The task. Only the records, exactly as written, belong in the answer; pictures do not.

Saved entries
*** Begin section ***

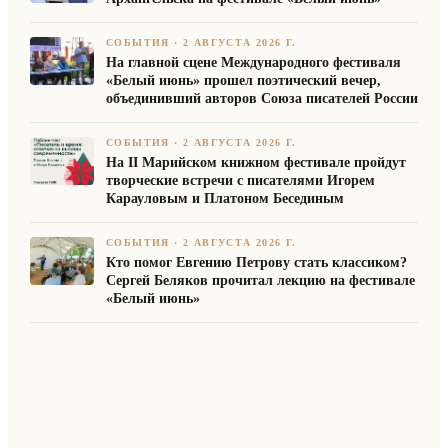
СОБЫТИЯ
·
2 АВГУСТА 2026 Г.
На главной сцене Международного фестиваля
«Белый июнь» прошел поэтический вечер,
объединивший авторов Союза писателей России
СОБЫТИЯ
·
2 АВГУСТА 2026 Г.
На II Марийском книжном фестивале пройдут
творческие встречи с писателями Игорем
Карауловым и Платоном Бесединым
СОБЫТИЯ
·
2 АВГУСТА 2026 Г.
Кто помог Евгению Петрову стать классиком?
Сергей Беляков прочитал лекцию на фестивале
«Белый июнь»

*** End section ***

Solution to this task.
СОБЫТИЯ
·
2 АВГУСТА 2026 Г.
На главной сцене Международного фестиваля
«Белый июнь» прошел поэтический вечер,
объединивший авторов Союза писателей России
СОБЫТИЯ
·
2 АВГУСТА 2026 Г.
На II Марийском книжном фестивале пройдут
творческие встречи с писателями Игорем
Карауловым и Платоном Бесединым
СОБЫТИЯ
·
2 АВГУСТА 2026 Г.
Кто помог Евгению Петрову стать классиком?
Сергей Беляков прочитал лекцию на фестивале
«Белый июнь»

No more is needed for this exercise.